Learning from the Children’s Hearing System

What can youth proceedings in England and Wales learn from the Scottish Children’s Hearings System? In our latest guest blog, staff from the Centre for Justice Innovation, a UK justice research and development charity, reflect on a recent study visit facilitated by CYCJ.

In England and Wales, as in much of the Western world, the youth justice system has become dramatically smaller in recent years. While this trend is positive, it poses a challenge to current and future youth court practice: there are fewer young people coming to court, but the cases that remain seem to involve young people with a greater concentration of vulnerabilities and complex needs.

The drop in volume offers an opportunity to re-think how youth proceedings in England and Wales might adjust to respond more effectively to the changing needs of system-involved young people. The soon-to-report review of the English and Welsh youth justice system led by Charlie Taylor is expected to include recommended changes to youth proceedings in response to this challenge.

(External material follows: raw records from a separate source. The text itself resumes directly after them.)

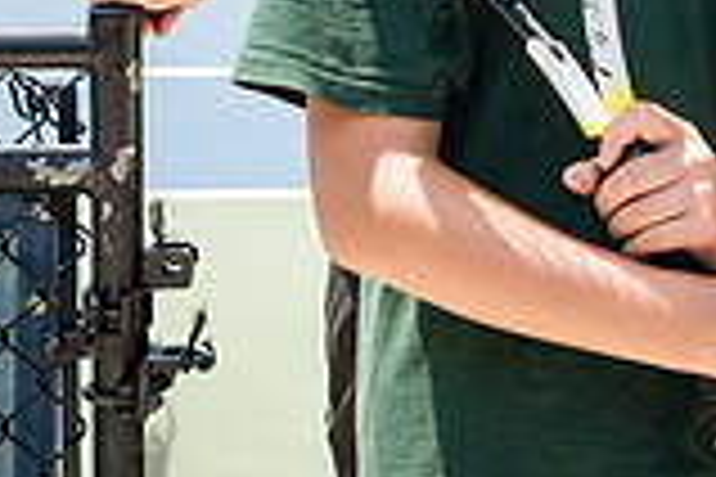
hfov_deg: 11.8
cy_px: -311
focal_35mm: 169
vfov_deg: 7.9
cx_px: 925
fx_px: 3361
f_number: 4
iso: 500
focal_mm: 39
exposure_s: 1/1600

Children and young people who offend are often the same children and young people who require care and protection. The response to children who are offending should seek to tackle the needs contributing to that offending. The Kilbrandon Report (about which we heard a lot!) has firmly embedded this simple observation in Scotland. To learn more about how the Children’s Hearings System that resulted from the report might inform change in England and Wales, the Centre for Justice Innovation enthusiastically took up an invitation from CYCJ to visit. We observed hearings and met with leadership at many of the involved statutory agencies and voluntary sector partners. It was a fascinating and eye-opening few days.

It’s clear to us that there is much to be learned both from how the system operates and from the ethos that makes it possible. While the manner in which the system operates is fundamentally different from youth court in England and Wales — non-adversarial, welfare-based, and driven by the child’s need for support — we believe that there are several aspects that could inform practice in England and Wales. A few of our reflections are outlined below.

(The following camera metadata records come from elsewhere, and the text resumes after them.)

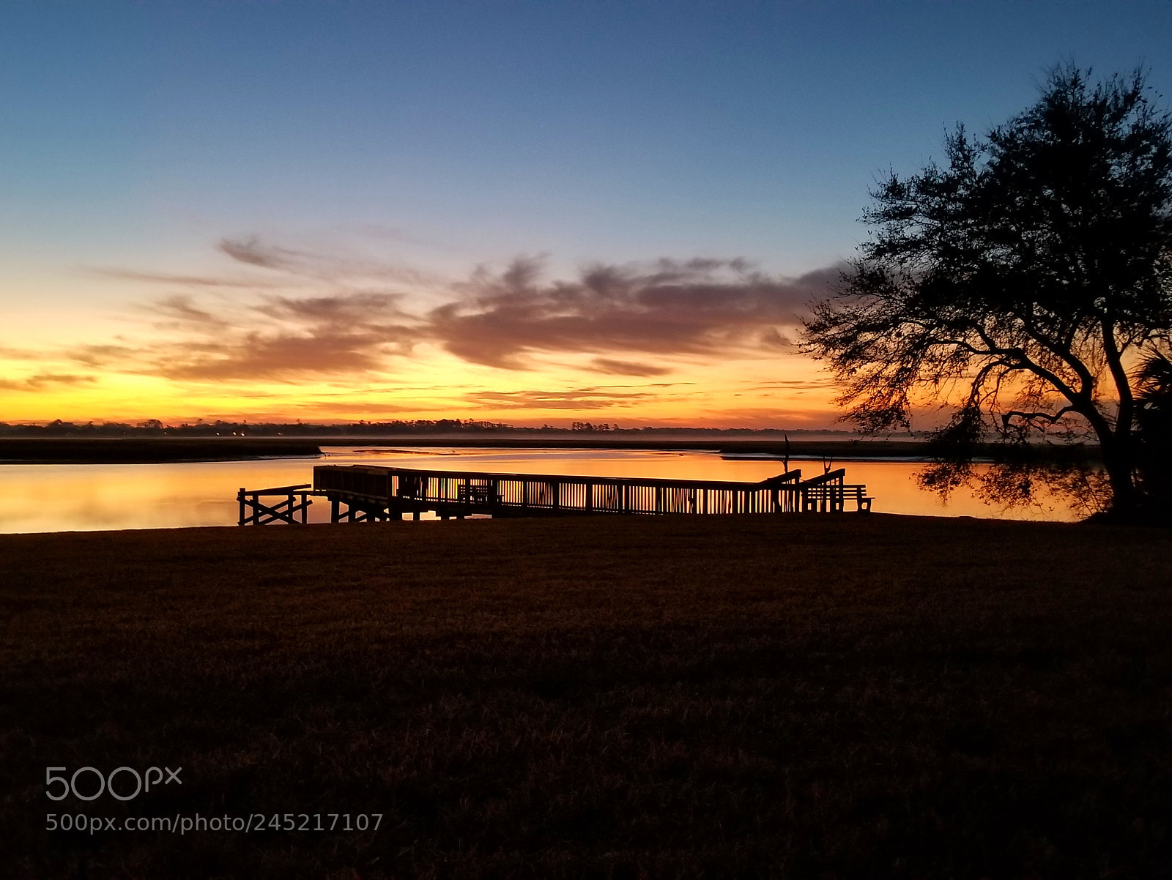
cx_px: 586
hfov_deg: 67.3
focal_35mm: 26
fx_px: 881
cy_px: 440
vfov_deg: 53.1
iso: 200
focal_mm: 4.25
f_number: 1.7
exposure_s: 1/13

Engagement. From what we saw and heard, the hearings system does a laudable job ensuring that the young people involved have their voice included and understand proceedings (including through pre-hearing meetings specifically to discuss how to ensure the child is heard, and through specially designed paperwork for advance submission where it is felt that this may assist). While engagement is a key tenet of youth court in England and Wales, we believe it could benefit from enhanced engagement in practice.

Participation, not just presence. Panels clearly move beyond simply requiring attendance to actively involve participants in the process. We saw this in practice in the hearings we observed: the chair carefully introduced everyone present and explained their role; the hearings discussed the child’s circumstances fully, with the child, parents/guardians, social worker, and others; decisions were reached in open session, with panel members explaining their reasoning. Participants were individually asked for their views throughout the session. It was clear that hearings are explicitly intended to be a process of two-way communication.

Language. The hearings system takes great care with the language it uses – ensuring that it is both intelligible, and not legalistic. This use of language underpins the system’s ethos: system-specific terminology is deliberately set apart from court language. Careful use of language contributes to a supportive atmosphere that encourages contributions from children and families.

Environment. Engagement is also facilitated by the environment in which hearings take place. The layout of the room is generally informal, with participants sitting around a table at the same level. The configuration is meant to remove barriers to participation, particularly for children and young people. The new pilot hearings room we saw in Glasgow was especially impressive – designed in response to feedback from hearings-experienced children and young people who were asked how the setting might improve their participation and engagement.

Inquisitorial approach. While several people we spoke with voiced concerns that hearings are becoming more adversarial, litigious, or otherwise court-like, the hearings we saw were conducted markedly differently from our observations of youth court in England and Wales. The system allows for a full inquiry into the circumstances of young people that youth court simply does not. It is clear to us that a better understanding of children and young peoples’ circumstances is more likely to lead to their needs being met.

All of the elements above can be viewed through the lens of procedural fairness – the idea that the process by which decisions are made needs to feel fair to participants, and that these perceptions have a significant effect on future behaviour. We believe that procedural fairness is an important contributor to the success of justice system processes. Our visit made it clear to us that the children’s hearings system is significantly ahead of youth court practice in England and Wales on a number of these dimensions. At the same time, enhancing many of these elements seems possible within our current legal framework. Significantly more challenging is developing the supportive ethos, a half-century in the making post-Kilbrandon, that has allowed the hearings system to flourish in Scotland.